WHAT YOU HAVE TO DO: Write out the part of the passage about A Jitney Elopement that opens with "A Jitney Elopement" and closes with "park's west side.", but swap "lovers" for "sweethearts".

EXCERPTED PASSAGE:
A Jitney Elopement was Charlie Chaplin's fifth film for Essanay Films. It starred Chaplin and Edna Purviance as lovers, with Purviance wanting Chaplin to take her away from an arranged marriage her father (played by Fred Goodwins) had planned for her. Chaplin does take her away in a jitney, a type of share taxi popular in the US between 1914 and 1916. Most of the film was made in San Francisco and includes scenes of San Francisco's Golden Gate Park and the large windmills still on the park's west side.

Synopsis
Edna's father greedily wants her to marry wealthy Count Chloride de Lime whom neither she nor he has ever met. Unknown to Edna's father, his daughter already has a true love:  Charlie.  Edna drops a note to her Charlie explaining her plight and asking him be her knight and save her.  Charlie agrees.  He arrives at Edna's home and impersonates the Count at dinner.  Charlie humorously consumes beans with a knife, but still manages to keep up the facade of being a count.  However, the true Count de Lime arrives and Charlie is roughly escorted away as an impostor.  The count takes Edna to a nearby park to woo her, but Charlie is close by, as is Edna's father.  Charlie interrupts the Count's romantic plans and begins a fight with the Count, Edna's father and three park policemen.

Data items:

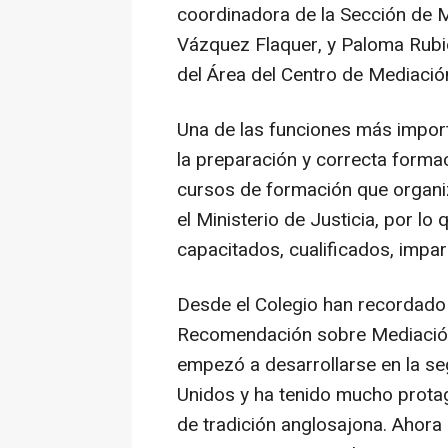
coordinadora de la Sección de 
Vázquez Flaquer, y Paloma Rub
del Área del Centro de Mediació
Una de las funciones más import
la preparación y correcta formac
cursos de formación que organ
el Ministerio de Justicia, por l
capacitados, cualificados, imparc
Desde el Colegio han recordado
Recomendación sobre Mediación
empezó a desarrollarse en la se
Unidos y ha tenido mucho prota
de tradición anglosajona. Ahora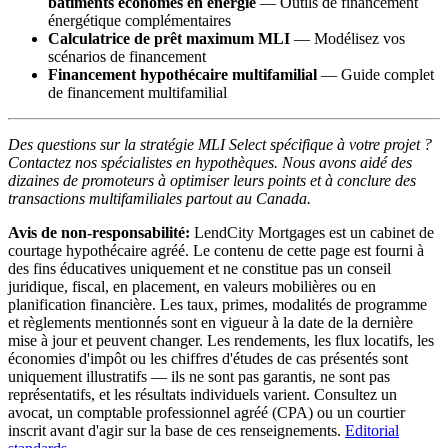
bâtiments économes en énergie
— Outils de financement
énergétique complémentaires
Calculatrice de prêt maximum MLI
— Modélisez vos
scénarios de financement
Financement hypothécaire multifamilial
— Guide complet
de financement multifamilial
Des questions sur la stratégie MLI Select spécifique à votre projet ?
Contactez nos spécialistes en hypothèques. Nous avons aidé des
dizaines de promoteurs à optimiser leurs points et à conclure des
transactions multifamiliales partout au Canada.
Avis de non-responsabilité:
LendCity Mortgages est un cabinet de
courtage hypothécaire agréé. Le contenu de cette page est fourni à
des fins éducatives uniquement et ne constitue pas un conseil
juridique, fiscal, en placement, en valeurs mobilières ou en
planification financière. Les taux, primes, modalités de programme
et règlements mentionnés sont en vigueur à la date de la dernière
mise à jour et peuvent changer. Les rendements, les flux locatifs, les
économies d'impôt ou les chiffres d'études de cas présentés sont
uniquement illustratifs — ils ne sont pas garantis, ne sont pas
représentatifs, et les résultats individuels varient. Consultez un
avocat, un comptable professionnel agréé (CPA) ou un courtier
inscrit avant d'agir sur la base de ces renseignements.
Editorial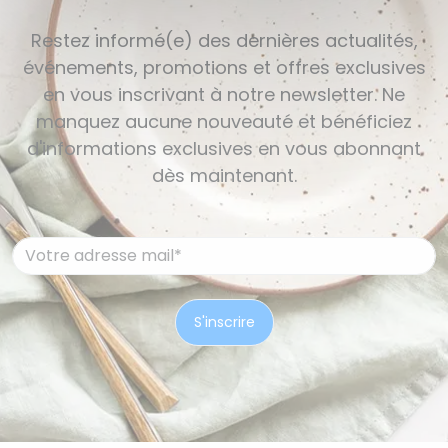
Restez informé(e) des dernières actualités,
événements, promotions et offres exclusives
en vous inscrivant à notre newsletter. Ne
manquez aucune nouveauté et bénéficiez
d'informations exclusives en vous abonnant
dès maintenant.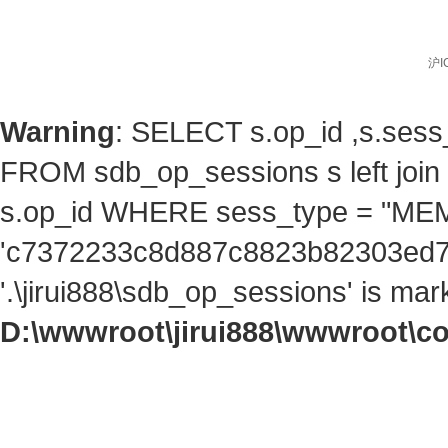
沪I
Warning
: SELECT s.op_id ,s.ses
FROM sdb_op_sessions s left jo
s.op_id WHERE sess_type = "ME
'c7372233c8d887c8823b82303ed7f5
'.\jirui888\sdb_op_sessions' is ma
D:\wwwroot\jirui888\wwwroot\c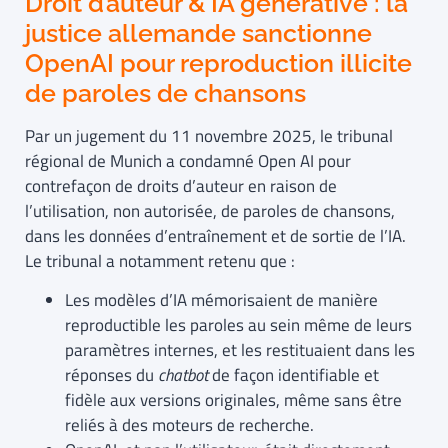
Droit d’auteur & IA générative : la
justice allemande sanctionne
OpenAI pour reproduction illicite
de paroles de chansons
Par un jugement du 11 novembre 2025, le tribunal
régional de Munich a condamné Open AI pour
contrefaçon de droits d’auteur en raison de
l’utilisation, non autorisée, de paroles de chansons,
dans les données d’entraînement et de sortie de l’IA.
Le tribunal a notamment retenu que :
Les modèles d’IA mémorisaient de manière
reproductible les paroles au sein même de leurs
paramètres internes, et les restituaient dans les
réponses du
chatbot
de façon identifiable et
fidèle aux versions originales, même sans être
reliés à des moteurs de recherche.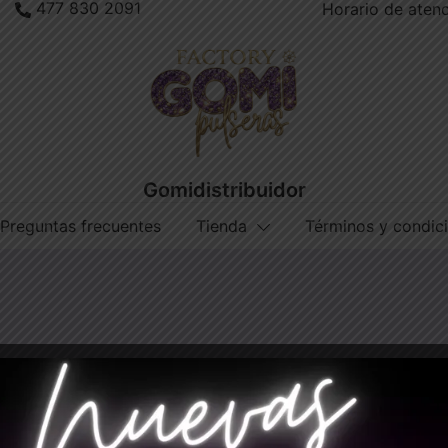
477 830 2091
Horario de atenc
Gomidistribuidor
Preguntas frecuentes
Tienda
Términos y condic
Turquesa si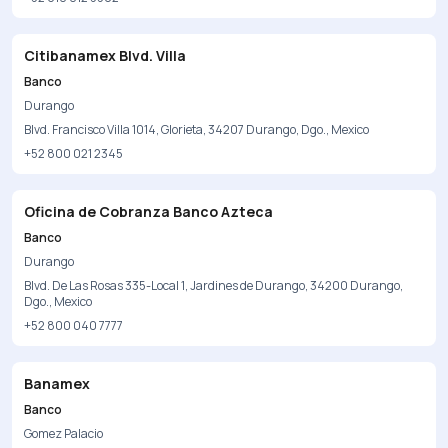
Citibanamex Blvd. Villa
Banco
Durango
Blvd. Francisco Villa 1014, Glorieta, 34207 Durango, Dgo., Mexico
+52 800 021 2345
Oficina de Cobranza Banco Azteca
Banco
Durango
Blvd. De Las Rosas 335-Local 1, Jardines de Durango, 34200 Durango,
Dgo., Mexico
+52 800 040 7777
Banamex
Banco
Gomez Palacio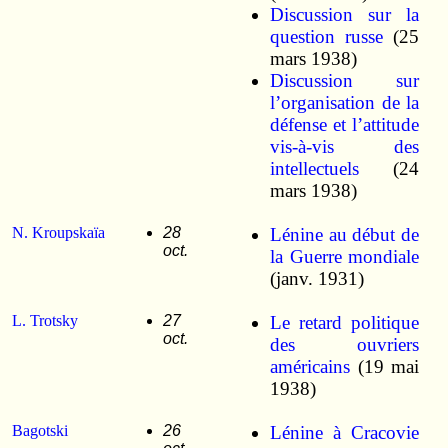
Discussion sur la
question russe
(25
mars 1938)
Discussion sur
l’organisation de la
défense et l’attitude
vis-à-vis des
intellectuels
(24
mars 1938)
N. Kroupskaïa
28
Lénine au début de
oct.
la Guerre mondiale
(janv. 1931)
L. Trotsky
27
Le retard politique
oct.
des ouvriers
américains
(19 mai
1938)
Bagotski
26
Lénine à Cracovie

WRITTEN RESPONSE:
A Jitney Elopement was Charlie Chaplin's fifth film for Essanay Films. It starred Chaplin and Edna Purviance as sweethearts, with Purviance wanting Chaplin to take her away from an arranged marriage her father (played by Fred Goodwins) had planned for her. Chaplin does take her away in a jitney, a type of share taxi popular in the US between 1914 and 1916. Most of the film was made in San Francisco and includes scenes of San Francisco's Golden Gate Park and the large windmills still on the park's west side.